■ What to produce
Copy the entries below, swapping "series" for "dataset" wherever it occurs and leaving everything else unchanged.

■ Provided records
BEGIN
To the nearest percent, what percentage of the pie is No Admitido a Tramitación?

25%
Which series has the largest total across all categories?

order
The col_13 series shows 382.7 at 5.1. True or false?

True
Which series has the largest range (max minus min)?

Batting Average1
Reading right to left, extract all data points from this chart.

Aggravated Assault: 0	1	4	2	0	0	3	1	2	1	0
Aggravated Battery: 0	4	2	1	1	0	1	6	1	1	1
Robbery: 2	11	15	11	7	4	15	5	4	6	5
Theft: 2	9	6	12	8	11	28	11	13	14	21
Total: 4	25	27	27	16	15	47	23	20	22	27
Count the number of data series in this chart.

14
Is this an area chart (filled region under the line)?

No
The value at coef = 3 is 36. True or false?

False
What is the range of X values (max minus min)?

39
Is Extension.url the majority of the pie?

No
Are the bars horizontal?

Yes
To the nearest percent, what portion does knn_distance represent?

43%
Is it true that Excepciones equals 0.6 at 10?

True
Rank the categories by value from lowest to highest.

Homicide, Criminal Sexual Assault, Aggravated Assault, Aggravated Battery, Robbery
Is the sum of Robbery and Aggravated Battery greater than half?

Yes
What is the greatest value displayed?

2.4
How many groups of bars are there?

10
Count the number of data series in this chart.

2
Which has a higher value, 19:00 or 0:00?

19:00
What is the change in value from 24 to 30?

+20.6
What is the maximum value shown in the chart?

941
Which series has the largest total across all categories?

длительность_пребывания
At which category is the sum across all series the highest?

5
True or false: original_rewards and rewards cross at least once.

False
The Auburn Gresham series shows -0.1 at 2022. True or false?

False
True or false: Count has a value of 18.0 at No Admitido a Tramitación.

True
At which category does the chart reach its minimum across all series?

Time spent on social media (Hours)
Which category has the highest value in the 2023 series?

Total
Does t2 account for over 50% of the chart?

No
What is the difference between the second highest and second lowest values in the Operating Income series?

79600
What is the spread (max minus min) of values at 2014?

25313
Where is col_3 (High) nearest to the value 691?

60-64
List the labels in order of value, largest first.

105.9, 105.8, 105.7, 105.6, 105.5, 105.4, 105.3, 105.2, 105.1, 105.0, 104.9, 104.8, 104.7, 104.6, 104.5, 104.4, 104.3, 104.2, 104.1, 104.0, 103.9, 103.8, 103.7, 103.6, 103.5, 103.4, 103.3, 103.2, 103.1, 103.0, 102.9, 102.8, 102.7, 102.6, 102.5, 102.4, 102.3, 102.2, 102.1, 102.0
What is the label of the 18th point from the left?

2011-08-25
END
■ Answer section
To the nearest percent, what percentage of the pie is No Admitido a Tramitación?

25%
Which dataset has the largest total across all categories?

order
The col_13 dataset shows 382.7 at 5.1. True or false?

True
Which dataset has the largest range (max minus min)?

Batting Average1
Reading right to left, extract all data points from this chart.

Aggravated Assault: 0	1	4	2	0	0	3	1	2	1	0
Aggravated Battery: 0	4	2	1	1	0	1	6	1	1	1
Robbery: 2	11	15	11	7	4	15	5	4	6	5
Theft: 2	9	6	12	8	11	28	11	13	14	21
Total: 4	25	27	27	16	15	47	23	20	22	27
Count the number of data dataset in this chart.

14
Is this an area chart (filled region under the line)?

No
The value at coef = 3 is 36. True or false?

False
What is the range of X values (max minus min)?

39
Is Extension.url the majority of the pie?

No
Are the bars horizontal?

Yes
To the nearest percent, what portion does knn_distance represent?

43%
Is it true that Excepciones equals 0.6 at 10?

True
Rank the categories by value from lowest to highest.

Homicide, Criminal Sexual Assault, Aggravated Assault, Aggravated Battery, Robbery
Is the sum of Robbery and Aggravated Battery greater than half?

Yes
What is the greatest value displayed?

2.4
How many groups of bars are there?

10
Count the number of data dataset in this chart.

2
Which has a higher value, 19:00 or 0:00?

19:00
What is the change in value from 24 to 30?

+20.6
What is the maximum value shown in the chart?

941
Which dataset has the largest total across all categories?

длительность_пребывания
At which category is the sum across all dataset the highest?

5
True or false: original_rewards and rewards cross at least once.

False
The Auburn Gresham dataset shows -0.1 at 2022. True or false?

False
True or false: Count has a value of 18.0 at No Admitido a Tramitación.

True
At which category does the chart reach its minimum across all dataset?

Time spent on social media (Hours)
Which category has the highest value in the 2023 dataset?

Total
Does t2 account for over 50% of the chart?

No
What is the difference between the second highest and second lowest values in the Operating Income dataset?

79600
What is the spread (max minus min) of values at 2014?

25313
Where is col_3 (High) nearest to the value 691?

60-64
List the labels in order of value, largest first.

105.9, 105.8, 105.7, 105.6, 105.5, 105.4, 105.3, 105.2, 105.1, 105.0, 104.9, 104.8, 104.7, 104.6, 104.5, 104.4, 104.3, 104.2, 104.1, 104.0, 103.9, 103.8, 103.7, 103.6, 103.5, 103.4, 103.3, 103.2, 103.1, 103.0, 102.9, 102.8, 102.7, 102.6, 102.5, 102.4, 102.3, 102.2, 102.1, 102.0
What is the label of the 18th point from the left?

2011-08-25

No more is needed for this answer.